Un’azienda di sicurezza informatica a livello globale, la Kaspersky Lab e la società di ricerche Censuswide hanno condotto uno studio nel febbraio 2018 che ha coinvolto 1.003 intervistati della Generazione Z (ragazza tra i 13 e i 23 anni) del Regno Unito. I risultati, riportati dall’istituto A.T. Beck, hanno dimostrato che tra i nati dal 1995 al 2010 c’è un’epidemia di ansia: l’87% dei giovani dichiara di sentirsi ansioso e la maggior parte di loro non cerca nessun tipo di aiuto.

Interris.it ne ha parlato con la dottoressa Pamela Pace, psicologa e psicoterapeuta.

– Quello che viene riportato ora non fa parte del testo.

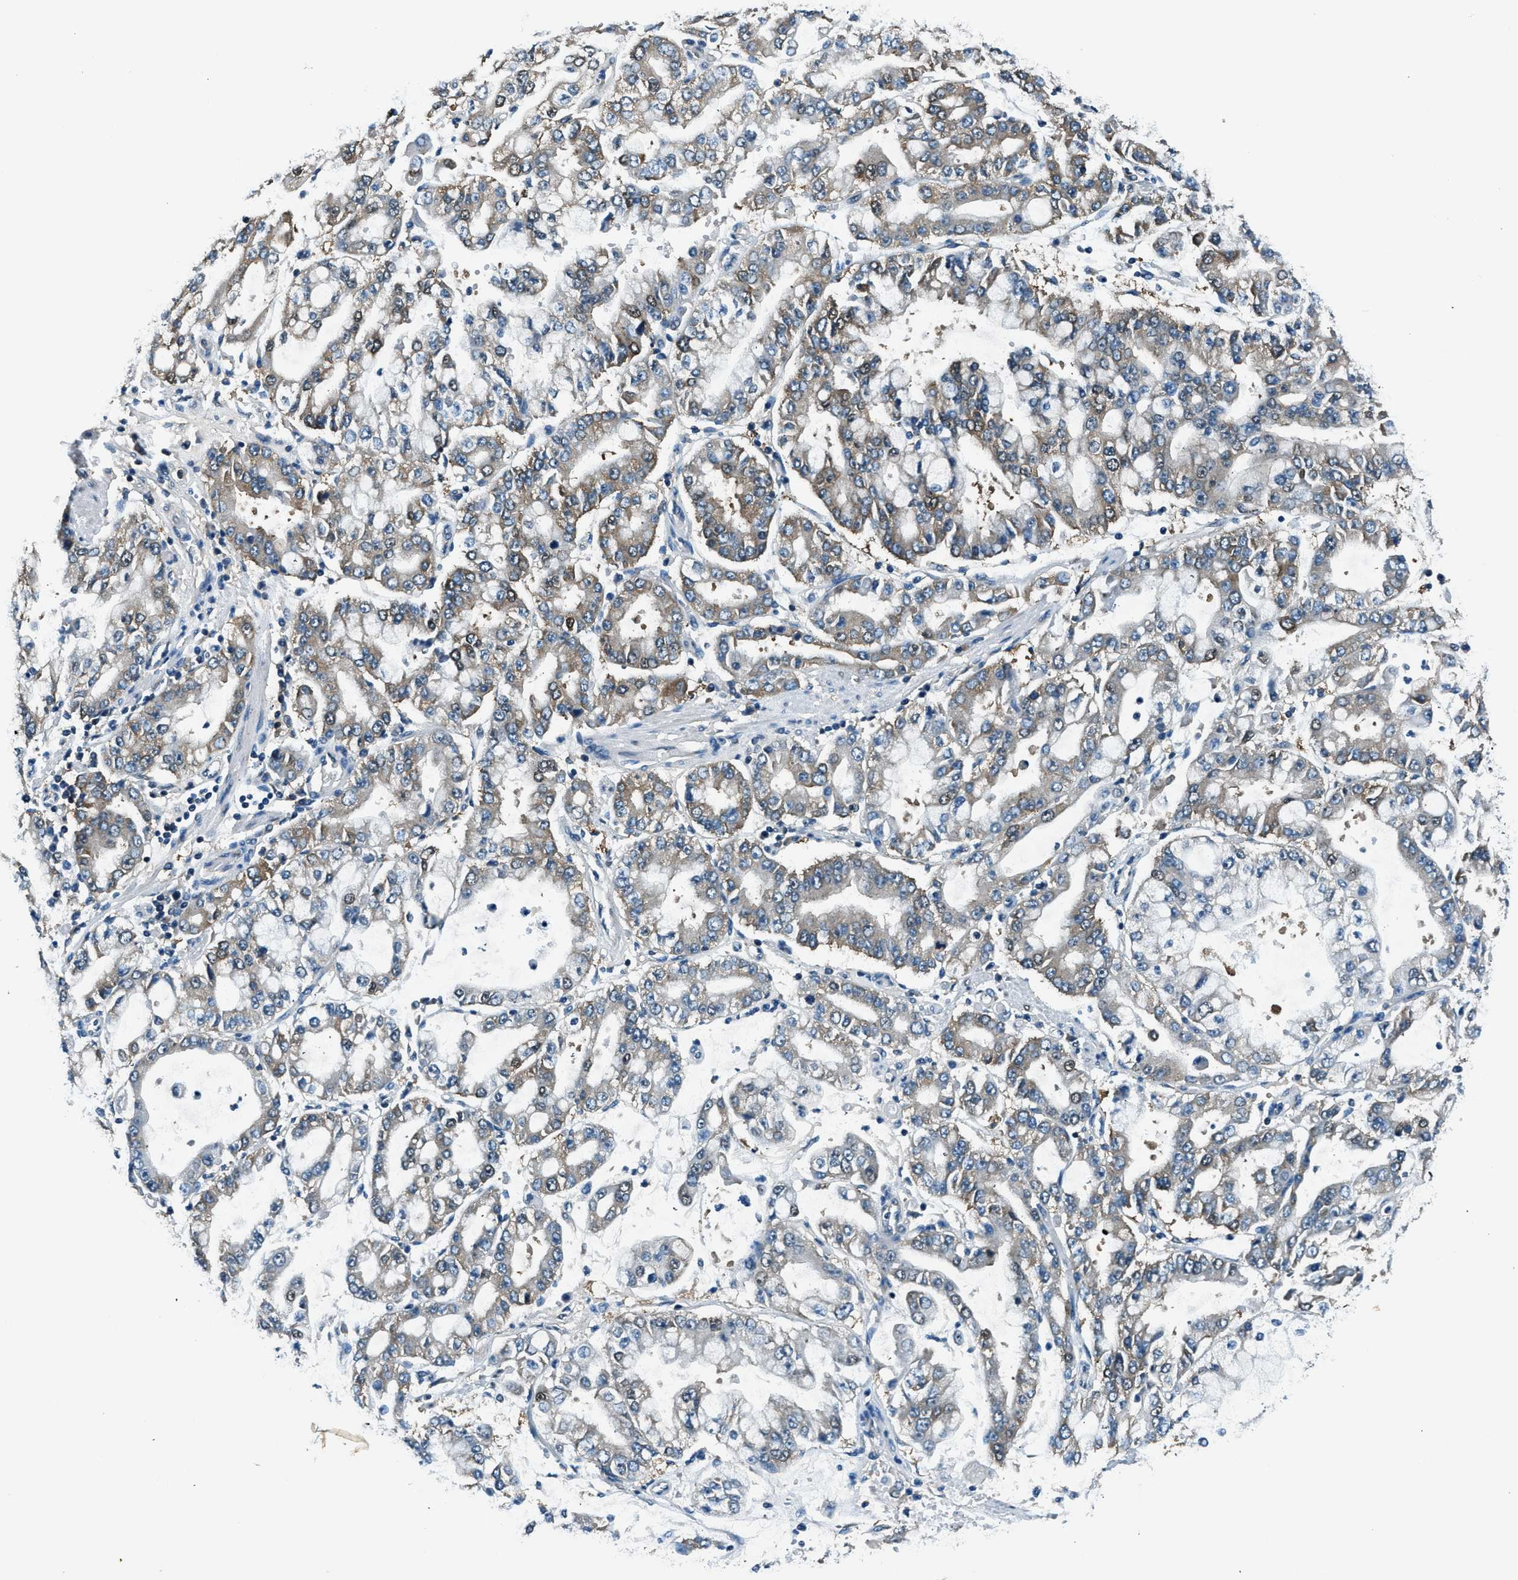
{"staining": {"intensity": "moderate", "quantity": "<25%", "location": "cytoplasmic/membranous"}, "tissue": "stomach cancer", "cell_type": "Tumor cells", "image_type": "cancer", "snomed": [{"axis": "morphology", "description": "Adenocarcinoma, NOS"}, {"axis": "topography", "description": "Stomach"}], "caption": "Immunohistochemical staining of stomach cancer exhibits moderate cytoplasmic/membranous protein positivity in approximately <25% of tumor cells.", "gene": "ARFGAP2", "patient": {"sex": "male", "age": 76}}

“L’ansia non è la paura: sono due emozioni diverse. La paura si riferisce ad uno stato di allerta rispetto ad un pericolo specifico, oggettivo, viceversa l’ansia riguarda situazioni soprattutto ignote, non ben specificate, cioè pericoli generici. Paura e ansia rimandano inoltre ad una diversa contrazione temporale: la prima è più schiacciata sull’istante, mentre la seconda riguarda maggiormente l’incertezza, l’attesa, cioè una sospensione temporale”.

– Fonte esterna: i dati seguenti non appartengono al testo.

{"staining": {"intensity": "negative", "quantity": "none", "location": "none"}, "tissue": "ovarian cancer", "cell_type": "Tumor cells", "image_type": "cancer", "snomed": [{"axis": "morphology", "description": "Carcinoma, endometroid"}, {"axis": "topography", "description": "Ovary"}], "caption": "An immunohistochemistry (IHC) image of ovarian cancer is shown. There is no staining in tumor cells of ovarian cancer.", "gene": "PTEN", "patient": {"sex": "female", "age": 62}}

Stress e panico, quale differenza?

“Oggi si tende molto a utilizzare il termine “stress”, “panico”, per riferirsi in generale a tutti quegli stati d’animo caratterizzati dall’ansia e da fenomeni fisici e funzionali (stanchezza, depressione, tachicardia, affanno…). E’ bene però poter specificare che lo stress psicologico definisce piuttosto l’effetto su una persona di un periodo di tempo durante il quale ha risentito di un’eccessiva pressione ambientale, eccedente rispetto alle sue risorse, alle sue capacità di adattarsi e rispondere. Ad esempio: un individuo può attivarsi eccessivamente nella spinta a dover soddisfare le pretese dell’ambiente lavorativo, per non correre il rischio di essere licenziato; o nel rispondere alle continue e pressanti esigenze del suo ambiente circostante, per non deludere. Infatti il termine “stress” è preso in prestito dal campo della metallurgia e rimanda proprio alla pressione che viene effettuata su un metallo per testarne la resistenza. Ecco perché, un ambito professionale particolarmente esigente e competitivo, può agire, alla lunga, come un fattore stressante”.

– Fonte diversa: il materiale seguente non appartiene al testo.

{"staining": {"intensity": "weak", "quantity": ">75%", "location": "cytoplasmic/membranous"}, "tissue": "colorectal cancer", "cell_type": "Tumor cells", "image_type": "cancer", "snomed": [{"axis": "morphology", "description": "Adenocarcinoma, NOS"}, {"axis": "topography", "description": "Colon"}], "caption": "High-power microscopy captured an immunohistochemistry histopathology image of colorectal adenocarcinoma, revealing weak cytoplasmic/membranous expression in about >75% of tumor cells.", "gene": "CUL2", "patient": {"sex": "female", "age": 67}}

Le varie tipologie di stress

“A tal riguardo è utile sottolineare che esistono vari tipi di stress, dai meno gravosi, come gestire un neonato, a quelli più seri legati a lutti, malattie, licenziamenti. Va detto che, nell’epoca contemporanea, siamo un po’ tutti sottoposti a stress, data la vita frenetica e oggi anche la presenza dei contagi e le tante incertezze e precarietà che la pandemia ha comportato. I fattori stressanti, se perdurano nel tempo, possono dar luogo a fenomeni psicosomatici, o problemi fisici veri e propri: è dunque utile ascoltare anche il corpo e, là dove è possibile, cercare di riprendere ritmi, abitudini a noi familiari”.

Prima e dopo il lock down

“Dopo il lock down l’osservazione clinica ha potuto effettivamente evidenziare l’intensificarsi generale di alcuni vissuti umani: da quelli più maniacali, cioè che esprimono un atteggiamento al di là di limiti e convenienze, a forme diverse di pessimismo, nichilismo, cadute del tono emotivo e spinte regressive. Come reagire dipende dalle risorse di ognuno e, in particolare, dalla qualità del suo atteggiamento rispetto alla vita, nei confronti degli imprevisti, del modo peculiare di fare i conti con la contingenza”.

Bicchiere mezzo pieno o mezzo vuoto?

“Come già evidenziato la paura è un vissuto soggettivo: ad esempio alcune persone hanno paura dei cani, altri no. Ciò detto non penso si possa generalizzare e universalizzare un “pensiero felice”, anche perché quest’ultimo non può prescindere dalla storia di ognuno, dal senso che ogni soggetto dà all’essere felice, ma anche rispetto alla disponibilità e propensione alla speranza, al pensiero positivo. Non tutti vediamo il bicchiere mezzo pieno! Ma possiamo sforzarci per vederlo”.